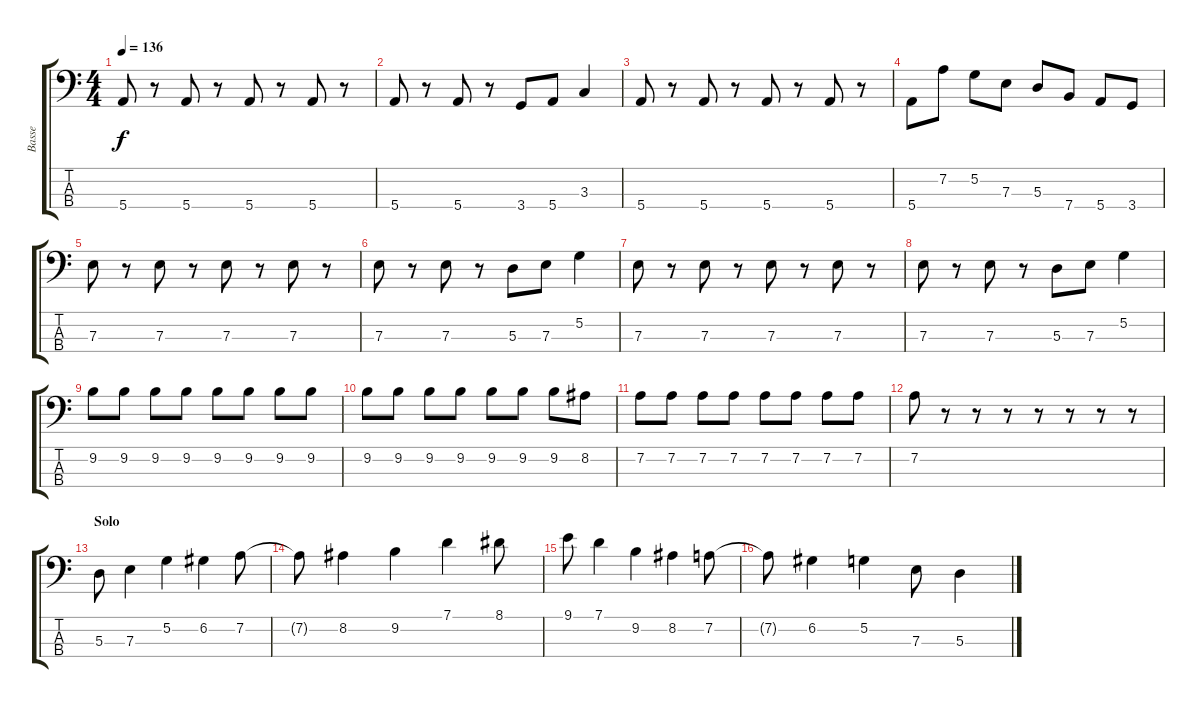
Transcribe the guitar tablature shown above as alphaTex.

\track ("Basse" "Basse") {instrument electricbassfinger}
\staff {score tabs}
\tuning (G2 D2 A1 E1) {hide}
\ts (4 4)
\tempo 136
\clef f4
\ks c
5.4.8{dy f} r.8 5.4.8 r.8 5.4.8 r.8 5.4.8 r.8 |
5.4.8 r.8 5.4.8 r.8 3.4.8 5.4.8 3.3.4 |
5.4.8 r.8 5.4.8 r.8 5.4.8 r.8 5.4.8 r.8 |
5.4.8 7.2.8 5.2.8 7.3.8 5.3.8 7.4.8 5.4.8 3.4.8 |
7.3.8 r.8 7.3.8 r.8 7.3.8 r.8 7.3.8 r.8 |
7.3.8 r.8 7.3.8 r.8 5.3.8 7.3.8 5.2.4 |
7.3.8 r.8 7.3.8 r.8 7.3.8 r.8 7.3.8 r.8 |
7.3.8 r.8 7.3.8 r.8 5.3.8 7.3.8 5.2.4 |
9.2.8 9.2.8 9.2.8 9.2.8 9.2.8 9.2.8 9.2.8 9.2.8 |
9.2.8 9.2.8 9.2.8 9.2.8 9.2.8 9.2.8 9.2.8 8.2.8 |
7.2.8 7.2.8 7.2.8 7.2.8 7.2.8 7.2.8 7.2.8 7.2.8 |
7.2.8 r.8 r.8 r.8 r.8 r.8 r.8 r.8 |
\section ("" "Solo")
5.3.8 7.3.4 5.2.4 6.2.4 7.2.8 |
7.2{t}.8 8.2.4 9.2.4 7.1.4 8.1.8 |
9.1.8 7.1.4 9.2.4 8.2.4 7.2.8 |
7.2{t}.8 6.2.4 5.2.4 7.3.8 5.3.4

++++++++

Problem to solve -
Reproduce the item above word for word, without the picture.

Problem solution -
Transcribe the guitar tablature shown above as alphaTex.

\track ("Basse" "Basse") {instrument electricbassfinger}
\staff {score tabs}
\tuning (G2 D2 A1 E1) {hide}
\ts (4 4)
\tempo 136
\clef f4
\ks c
5.4.8{dy f} r.8 5.4.8 r.8 5.4.8 r.8 5.4.8 r.8 |
5.4.8 r.8 5.4.8 r.8 3.4.8 5.4.8 3.3.4 |
5.4.8 r.8 5.4.8 r.8 5.4.8 r.8 5.4.8 r.8 |
5.4.8 7.2.8 5.2.8 7.3.8 5.3.8 7.4.8 5.4.8 3.4.8 |
7.3.8 r.8 7.3.8 r.8 7.3.8 r.8 7.3.8 r.8 |
7.3.8 r.8 7.3.8 r.8 5.3.8 7.3.8 5.2.4 |
7.3.8 r.8 7.3.8 r.8 7.3.8 r.8 7.3.8 r.8 |
7.3.8 r.8 7.3.8 r.8 5.3.8 7.3.8 5.2.4 |
9.2.8 9.2.8 9.2.8 9.2.8 9.2.8 9.2.8 9.2.8 9.2.8 |
9.2.8 9.2.8 9.2.8 9.2.8 9.2.8 9.2.8 9.2.8 8.2.8 |
7.2.8 7.2.8 7.2.8 7.2.8 7.2.8 7.2.8 7.2.8 7.2.8 |
7.2.8 r.8 r.8 r.8 r.8 r.8 r.8 r.8 |
\section ("" "Solo")
5.3.8 7.3.4 5.2.4 6.2.4 7.2.8 |
7.2{t}.8 8.2.4 9.2.4 7.1.4 8.1.8 |
9.1.8 7.1.4 9.2.4 8.2.4 7.2.8 |
7.2{t}.8 6.2.4 5.2.4 7.3.8 5.3.4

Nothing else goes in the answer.